Transcribe the entire listing below exactly.

* _GIVEN DATA_:
......

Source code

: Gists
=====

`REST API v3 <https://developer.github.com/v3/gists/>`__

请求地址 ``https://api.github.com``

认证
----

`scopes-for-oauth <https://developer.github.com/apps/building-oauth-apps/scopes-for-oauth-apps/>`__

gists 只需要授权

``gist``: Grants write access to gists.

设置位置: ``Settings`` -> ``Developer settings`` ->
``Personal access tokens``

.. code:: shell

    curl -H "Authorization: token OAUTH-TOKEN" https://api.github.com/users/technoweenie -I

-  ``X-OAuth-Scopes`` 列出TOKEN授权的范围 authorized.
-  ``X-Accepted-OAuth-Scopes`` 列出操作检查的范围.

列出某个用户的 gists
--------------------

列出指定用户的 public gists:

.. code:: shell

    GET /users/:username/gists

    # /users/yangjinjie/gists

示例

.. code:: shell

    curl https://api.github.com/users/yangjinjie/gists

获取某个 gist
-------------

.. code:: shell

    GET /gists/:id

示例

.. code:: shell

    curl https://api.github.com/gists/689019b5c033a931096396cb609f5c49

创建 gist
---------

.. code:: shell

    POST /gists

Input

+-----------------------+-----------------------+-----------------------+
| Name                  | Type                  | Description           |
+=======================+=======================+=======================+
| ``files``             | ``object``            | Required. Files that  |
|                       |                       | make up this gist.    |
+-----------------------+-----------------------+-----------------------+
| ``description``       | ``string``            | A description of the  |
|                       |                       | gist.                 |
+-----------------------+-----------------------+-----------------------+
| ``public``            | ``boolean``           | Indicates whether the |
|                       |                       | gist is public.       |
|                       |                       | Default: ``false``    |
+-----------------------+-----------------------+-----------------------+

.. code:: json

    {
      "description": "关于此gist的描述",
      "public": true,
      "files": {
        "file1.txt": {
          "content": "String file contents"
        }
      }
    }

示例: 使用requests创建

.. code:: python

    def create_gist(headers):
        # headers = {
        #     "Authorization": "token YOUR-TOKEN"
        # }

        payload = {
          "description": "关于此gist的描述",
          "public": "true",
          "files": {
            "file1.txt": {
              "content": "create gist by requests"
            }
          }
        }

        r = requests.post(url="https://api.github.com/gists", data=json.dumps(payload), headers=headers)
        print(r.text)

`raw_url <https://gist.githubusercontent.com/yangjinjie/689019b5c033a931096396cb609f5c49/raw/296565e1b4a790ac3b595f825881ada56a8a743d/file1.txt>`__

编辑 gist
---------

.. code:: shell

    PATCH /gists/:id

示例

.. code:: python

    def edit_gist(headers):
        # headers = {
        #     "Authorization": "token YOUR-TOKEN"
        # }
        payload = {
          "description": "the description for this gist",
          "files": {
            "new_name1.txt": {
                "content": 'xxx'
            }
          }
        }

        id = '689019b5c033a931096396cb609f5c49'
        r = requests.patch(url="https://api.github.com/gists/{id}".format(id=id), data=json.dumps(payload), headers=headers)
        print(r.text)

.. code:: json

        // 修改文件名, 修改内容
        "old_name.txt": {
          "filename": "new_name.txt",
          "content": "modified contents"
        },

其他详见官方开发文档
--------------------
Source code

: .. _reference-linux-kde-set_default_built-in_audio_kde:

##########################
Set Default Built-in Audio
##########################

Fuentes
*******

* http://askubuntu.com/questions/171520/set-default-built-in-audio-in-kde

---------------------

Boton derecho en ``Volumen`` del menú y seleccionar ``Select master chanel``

......

* _FINISHED EXERCISE_:
Source code

: Gists
=====

`REST API v3 <https://developer.github.com/v3/gists/>`__

请求地址 ``https://api.github.com``

认证
----

`scopes-for-oauth <https://developer.github.com/apps/building-oauth-apps/scopes-for-oauth-apps/>`__

gists 只需要授权

``gist``: Grants write access to gists.

设置位置: ``Settings`` -> ``Developer settings`` ->
``Personal access tokens``

.. code:: shell

    curl -H "Authorization: token OAUTH-TOKEN" https://api.github.com/users/technoweenie -I

-  ``X-OAuth-Scopes`` 列出TOKEN授权的范围 authorized.
-  ``X-Accepted-OAuth-Scopes`` 列出操作检查的范围.

列出某个用户的 gists
--------------------

列出指定用户的 public gists:

.. code:: shell

    GET /users/:username/gists

    # /users/yangjinjie/gists

示例

.. code:: shell

    curl https://api.github.com/users/yangjinjie/gists

获取某个 gist
-------------

.. code:: shell

    GET /gists/:id

示例

.. code:: shell

    curl https://api.github.com/gists/689019b5c033a931096396cb609f5c49

创建 gist
---------

.. code:: shell

    POST /gists

Input

+-----------------------+-----------------------+-----------------------+
| Name                  | Type                  | Description           |
+=======================+=======================+=======================+
| ``files``             | ``object``            | Required. Files that  |
|                       |                       | make up this gist.    |
+-----------------------+-----------------------+-----------------------+
| ``description``       | ``string``            | A description of the  |
|                       |                       | gist.                 |
+-----------------------+-----------------------+-----------------------+
| ``public``            | ``boolean``           | Indicates whether the |
|                       |                       | gist is public.       |
|                       |                       | Default: ``false``    |
+-----------------------+-----------------------+-----------------------+

.. code:: json

    {
      "description": "关于此gist的描述",
      "public": true,
      "files": {
        "file1.txt": {
          "content": "String file contents"
        }
      }
    }

示例: 使用requests创建

.. code:: python

    def create_gist(headers):
        # headers = {
        #     "Authorization": "token YOUR-TOKEN"
        # }

        payload = {
          "description": "关于此gist的描述",
          "public": "true",
          "files": {
            "file1.txt": {
              "content": "create gist by requests"
            }
          }
        }

        r = requests.post(url="https://api.github.com/gists", data=json.dumps(payload), headers=headers)
        print(r.text)

`raw_url <https://gist.githubusercontent.com/yangjinjie/689019b5c033a931096396cb609f5c49/raw/296565e1b4a790ac3b595f825881ada56a8a743d/file1.txt>`__

编辑 gist
---------

.. code:: shell

    PATCH /gists/:id

示例

.. code:: python

    def edit_gist(headers):
        # headers = {
        #     "Authorization": "token YOUR-TOKEN"
        # }
        payload = {
          "description": "the description for this gist",
          "files": {
            "new_name1.txt": {
                "content": 'xxx'
            }
          }
        }

        id = '689019b5c033a931096396cb609f5c49'
        r = requests.patch(url="https://api.github.com/gists/{id}".format(id=id), data=json.dumps(payload), headers=headers)
        print(r.text)

.. code:: json

        // 修改文件名, 修改内容
        "old_name.txt": {
          "filename": "new_name.txt",
          "content": "modified contents"
        },

其他详见官方开发文档
--------------------
Source code

: .. _reference-linux-kde-set_default_built-in_audio_kde:

##########################
Set Default Built-in Audio
##########################

Fuentes
*******

* http://askubuntu.com/questions/171520/set-default-built-in-audio-in-kde

---------------------

Boton derecho en ``Volumen`` del menú y seleccionar ``Select master chanel``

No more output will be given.